Systems of Care Overview and Implementation Strategies

Why Mission: Lifeline®?

  • To decrease the mortality and morbidity of the estimated 785,000 Americans who will have their first heart attack each year and the 470,000 Americans who will have a recurrent heart attack.
  • To collaboratively coordinate care among 911 dispatch, EMS, interfacility transport teams, and the destination hospitals Mission Lifeline System of Care Graphic  
  • To aid in meeting AHA/TJC Primary Heart Attack and Acute Heart Attack Ready Certification Requirements
  • To Save Lives

Mission: Lifeline Systems of Care are:

A patient-centered, multidisciplinary team(s) focused on expediting appropriate emergency care for patients with STEMI and are:

  • Supported by AHA Quality Outcomes, Research and Analytics Staff
  • Improved through participation in Mission: Lifeline regional reports, powered by Get With The Guidelines - Coronary Artery Disease
  • Focused on evidence based guidelines for timely reperfusion
  • Regionally coordinated

Systems of Care principles can also be applied to other time-sensitive conditions such as stroke and out-of-hospital cardiac arrest.
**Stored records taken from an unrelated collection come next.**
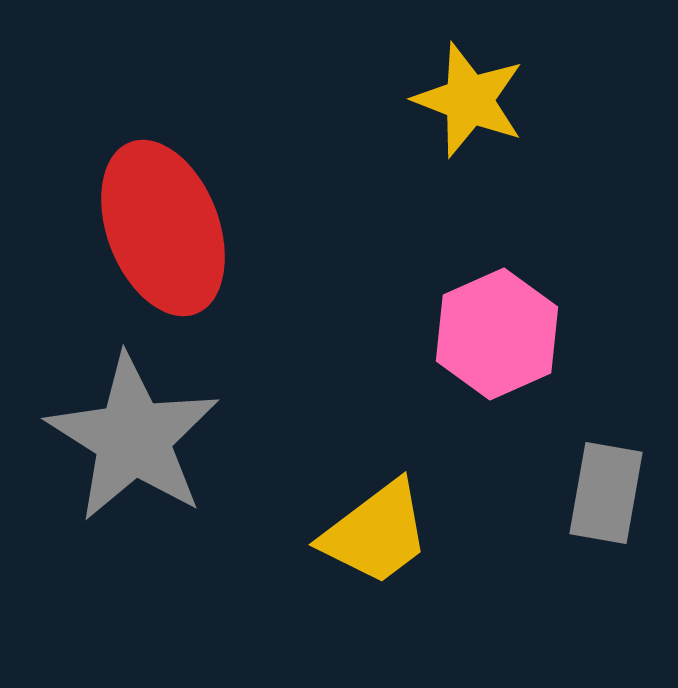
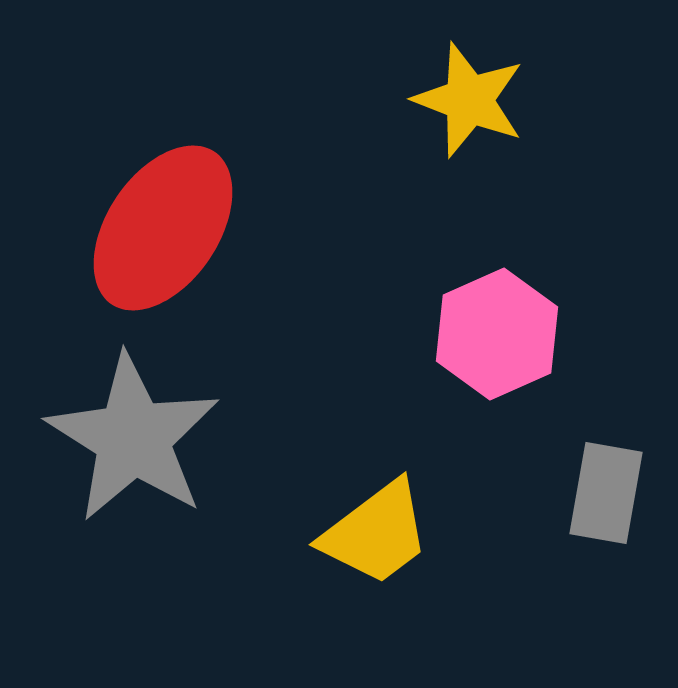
red ellipse: rotated 55 degrees clockwise
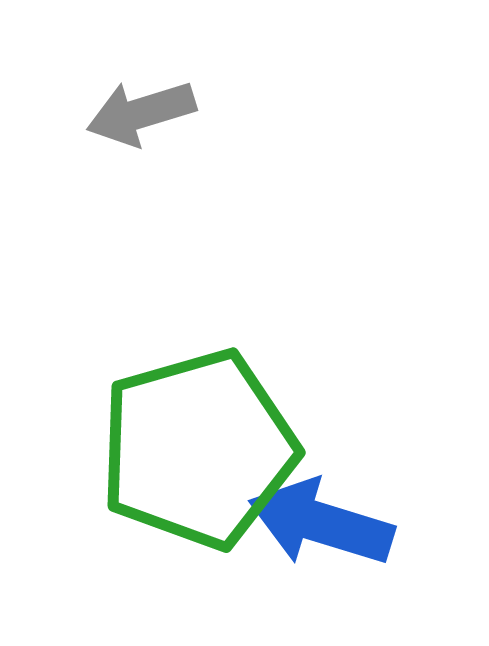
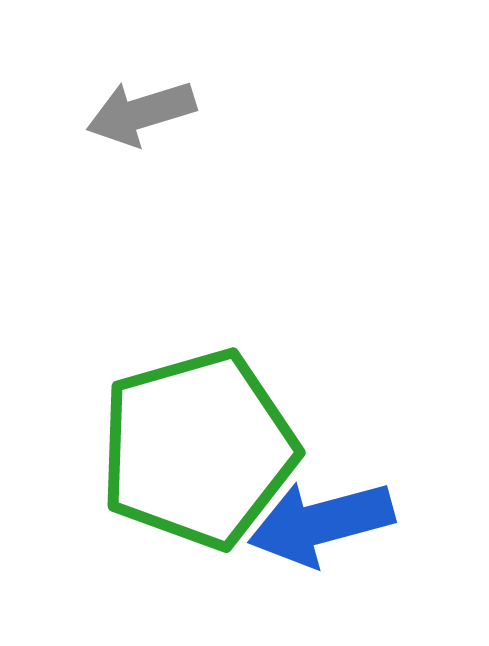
blue arrow: rotated 32 degrees counterclockwise
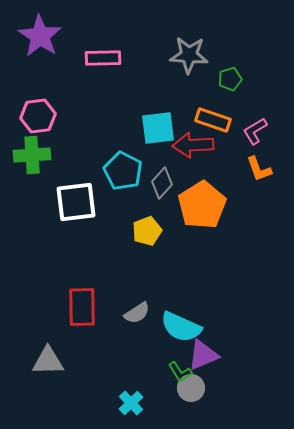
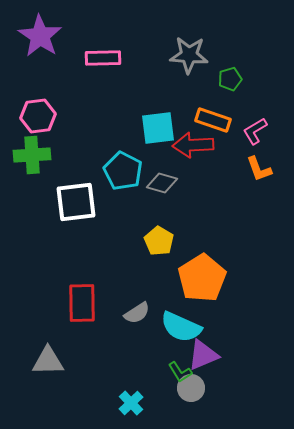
gray diamond: rotated 64 degrees clockwise
orange pentagon: moved 73 px down
yellow pentagon: moved 12 px right, 10 px down; rotated 20 degrees counterclockwise
red rectangle: moved 4 px up
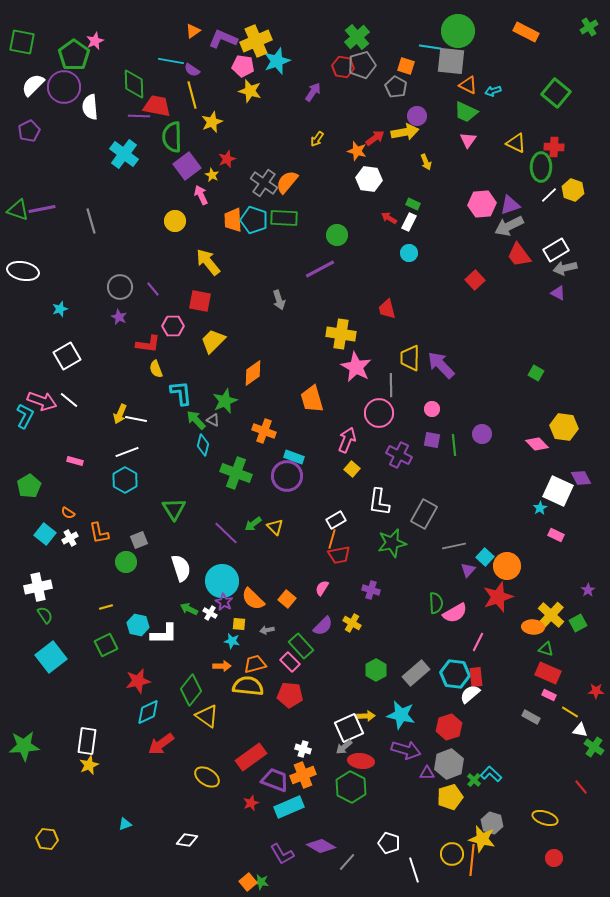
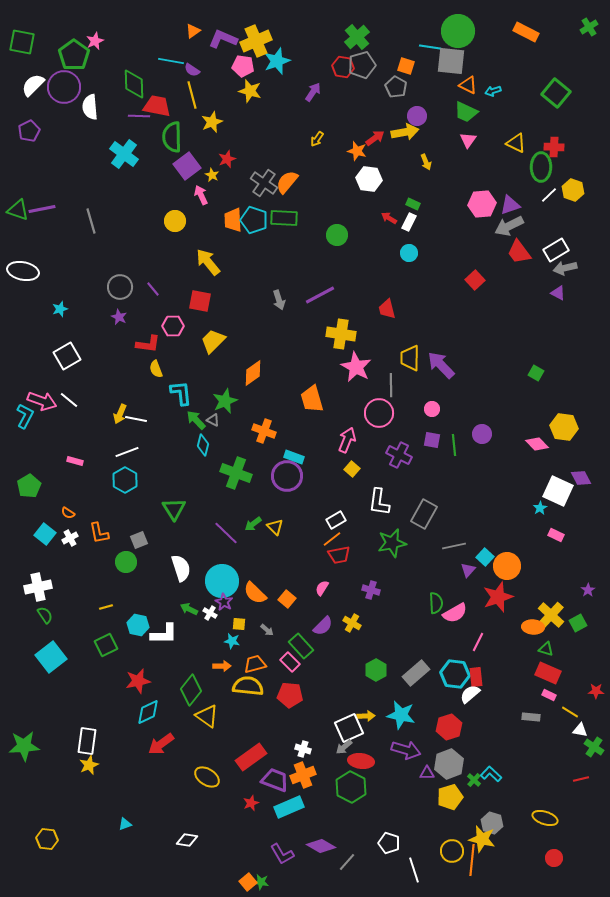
red trapezoid at (519, 255): moved 3 px up
purple line at (320, 269): moved 26 px down
orange line at (332, 539): rotated 36 degrees clockwise
orange semicircle at (253, 599): moved 2 px right, 6 px up
gray arrow at (267, 630): rotated 128 degrees counterclockwise
gray rectangle at (531, 717): rotated 24 degrees counterclockwise
red line at (581, 787): moved 8 px up; rotated 63 degrees counterclockwise
yellow circle at (452, 854): moved 3 px up
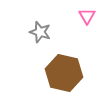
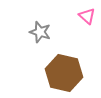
pink triangle: rotated 18 degrees counterclockwise
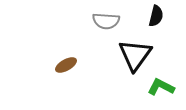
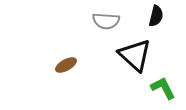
black triangle: rotated 24 degrees counterclockwise
green L-shape: moved 2 px right, 1 px down; rotated 36 degrees clockwise
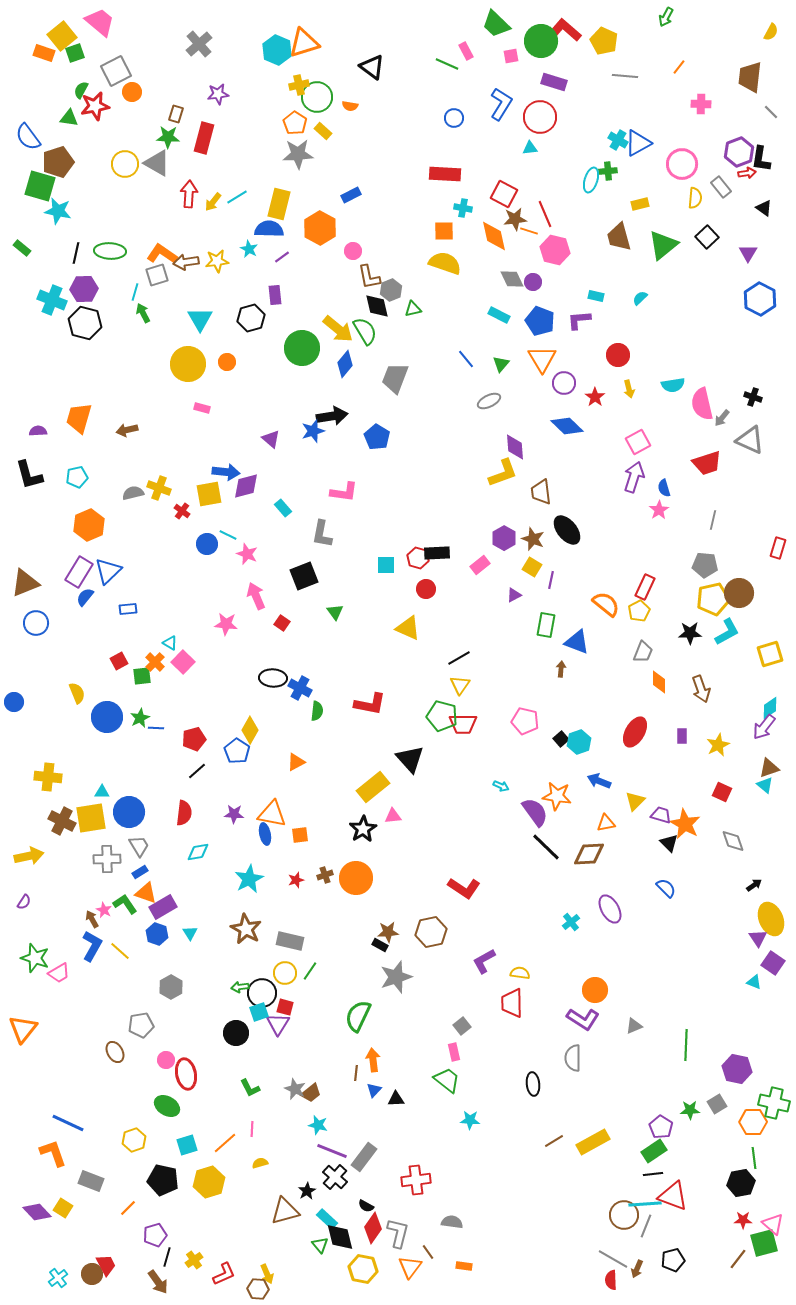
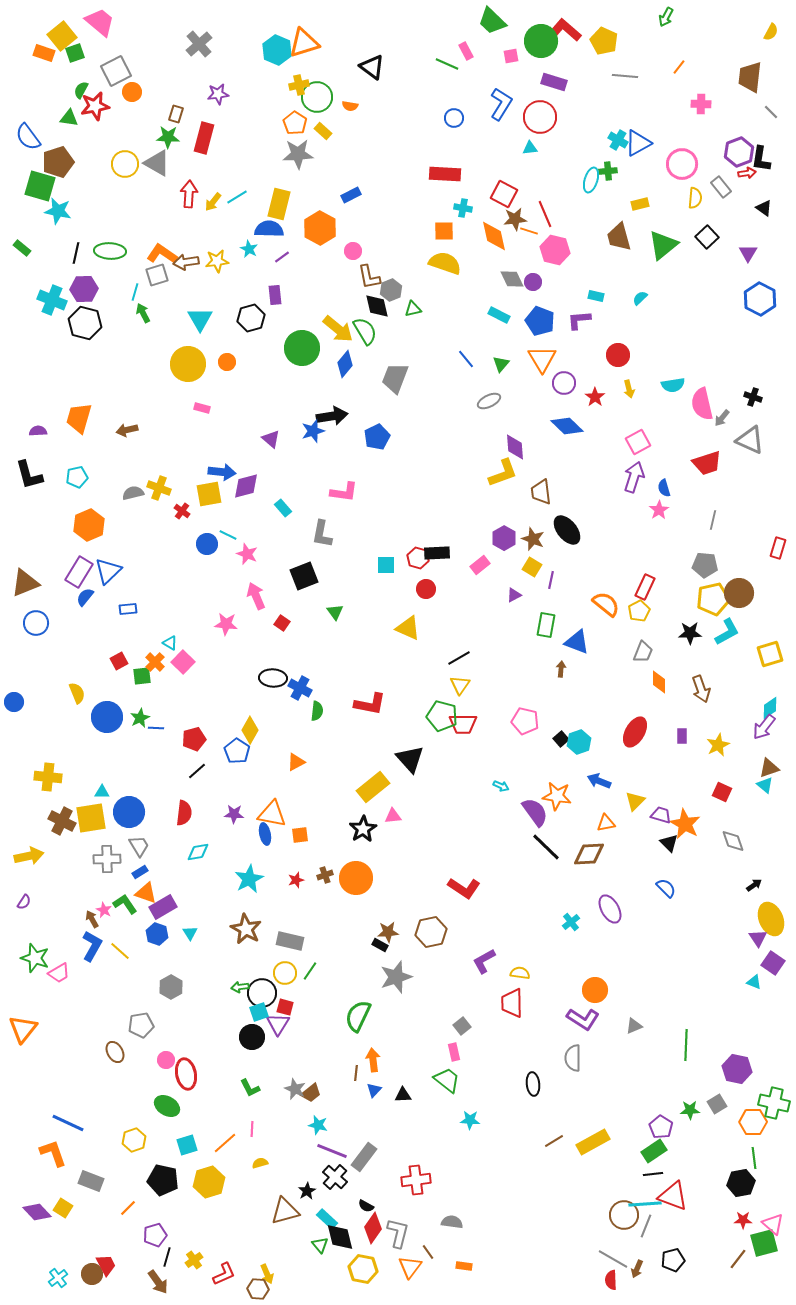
green trapezoid at (496, 24): moved 4 px left, 3 px up
blue pentagon at (377, 437): rotated 15 degrees clockwise
blue arrow at (226, 472): moved 4 px left
black circle at (236, 1033): moved 16 px right, 4 px down
black triangle at (396, 1099): moved 7 px right, 4 px up
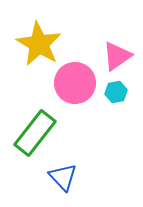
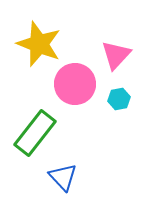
yellow star: rotated 9 degrees counterclockwise
pink triangle: moved 1 px left, 1 px up; rotated 12 degrees counterclockwise
pink circle: moved 1 px down
cyan hexagon: moved 3 px right, 7 px down
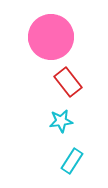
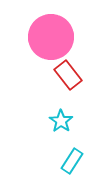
red rectangle: moved 7 px up
cyan star: rotated 30 degrees counterclockwise
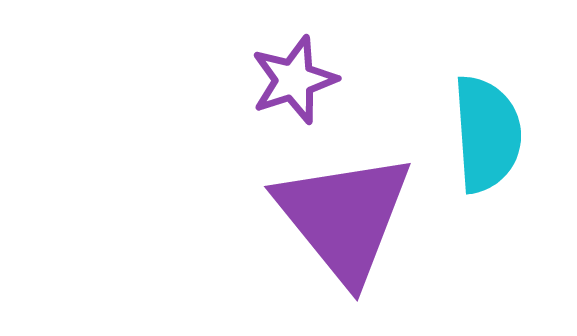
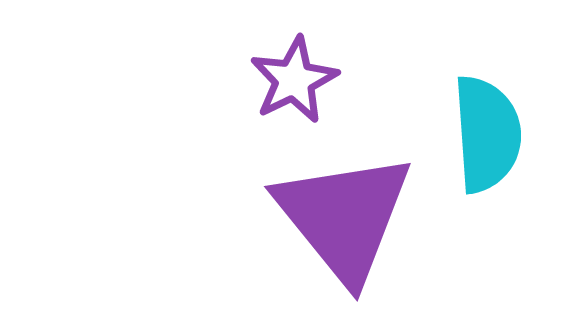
purple star: rotated 8 degrees counterclockwise
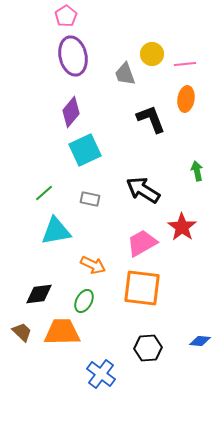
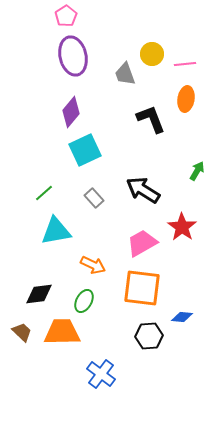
green arrow: rotated 42 degrees clockwise
gray rectangle: moved 4 px right, 1 px up; rotated 36 degrees clockwise
blue diamond: moved 18 px left, 24 px up
black hexagon: moved 1 px right, 12 px up
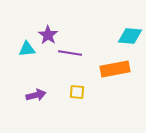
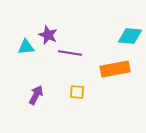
purple star: rotated 12 degrees counterclockwise
cyan triangle: moved 1 px left, 2 px up
purple arrow: rotated 48 degrees counterclockwise
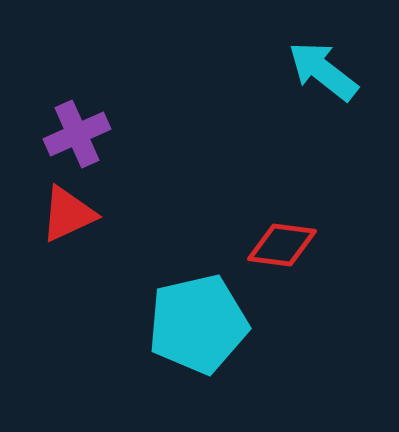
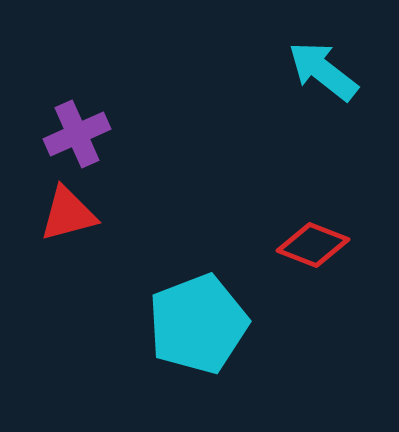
red triangle: rotated 10 degrees clockwise
red diamond: moved 31 px right; rotated 14 degrees clockwise
cyan pentagon: rotated 8 degrees counterclockwise
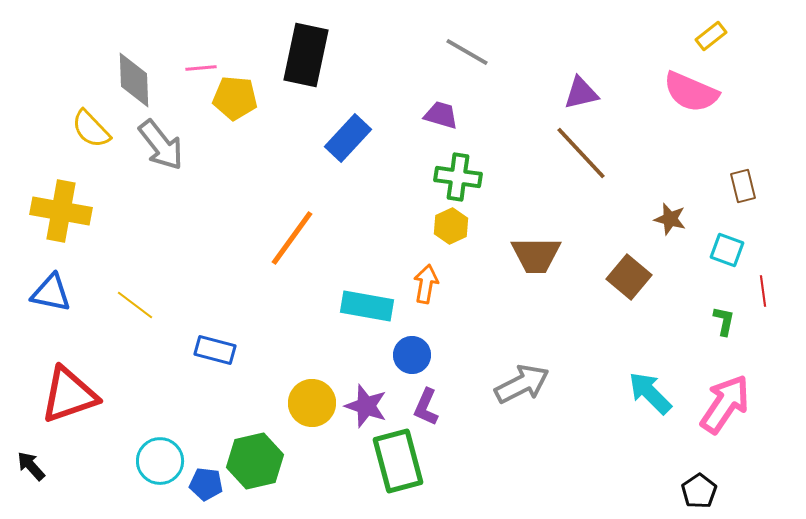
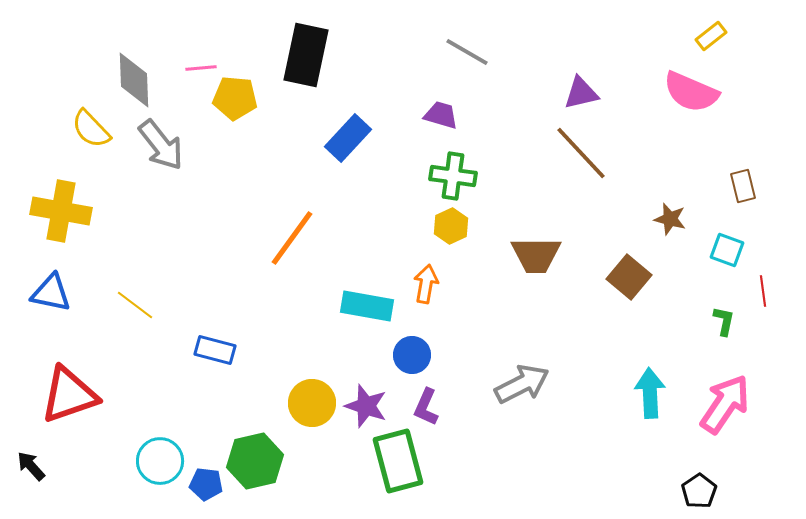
green cross at (458, 177): moved 5 px left, 1 px up
cyan arrow at (650, 393): rotated 42 degrees clockwise
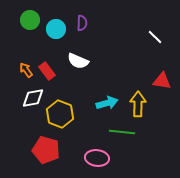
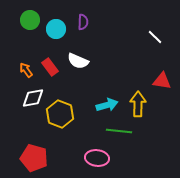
purple semicircle: moved 1 px right, 1 px up
red rectangle: moved 3 px right, 4 px up
cyan arrow: moved 2 px down
green line: moved 3 px left, 1 px up
red pentagon: moved 12 px left, 8 px down
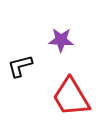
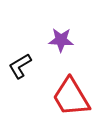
black L-shape: rotated 16 degrees counterclockwise
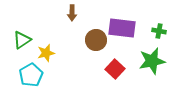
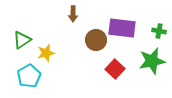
brown arrow: moved 1 px right, 1 px down
cyan pentagon: moved 2 px left, 1 px down
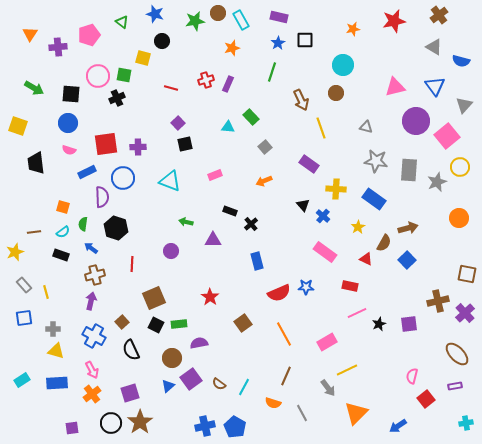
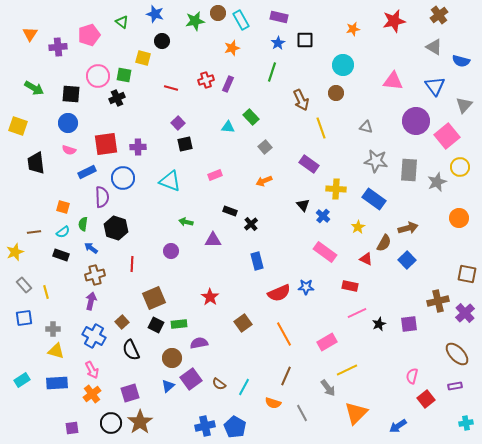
pink triangle at (395, 87): moved 2 px left, 6 px up; rotated 20 degrees clockwise
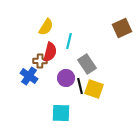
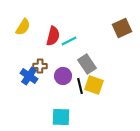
yellow semicircle: moved 23 px left
cyan line: rotated 49 degrees clockwise
red semicircle: moved 3 px right, 16 px up
brown cross: moved 5 px down
purple circle: moved 3 px left, 2 px up
yellow square: moved 4 px up
cyan square: moved 4 px down
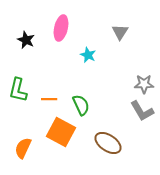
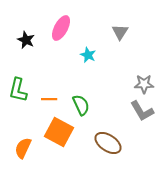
pink ellipse: rotated 15 degrees clockwise
orange square: moved 2 px left
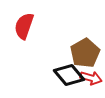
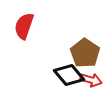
brown pentagon: rotated 8 degrees counterclockwise
red arrow: moved 2 px down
Mission: Lifeline Stages of STEMI Systems of Care Implementation

Mission Lifeline STEMI Systems of Care Pyramid 

 Conceptualization 
  • Identify all contributors to the system of care
  • Propose an implementation plan
 Organization
  • Form a small executive task force
  • Identify known gaps in STEMI care for the region
  • Gain consensus for uniform data collection
  • Plan implementation strategies and activities
  • Set measurable goals
 Implementation
  • Announce implementation plans, strategies, activities and goals
  • Each STEMI Receiving Center, EMS agency and STEMI Referring Hospital surveys for their baseline state
  • Identify areas requiring process change at the individual facility/agency level
  • Implement process changes
  • Share strategies
  • Perform continuous evaluation of process improvement activities
 Regionalization
  • Coordinate implementation strategies, activities and goals at a regional level
  • Survey regional processes
  • Convene stakeholders to adopt and implement like processes across the region
  • Share data (anonymized or identified)
 Optimization
  • Perform continuous evaluation of regional process improvement activities
  • Re-survey regional processes

Although the stages of STEMI Systems of Care Implementation are shown as hierarchical, the process is always in a dynamic state and a system of care can therefore move up or down levels based upon the ever-changing state of each participant and overall landscape of the system of care.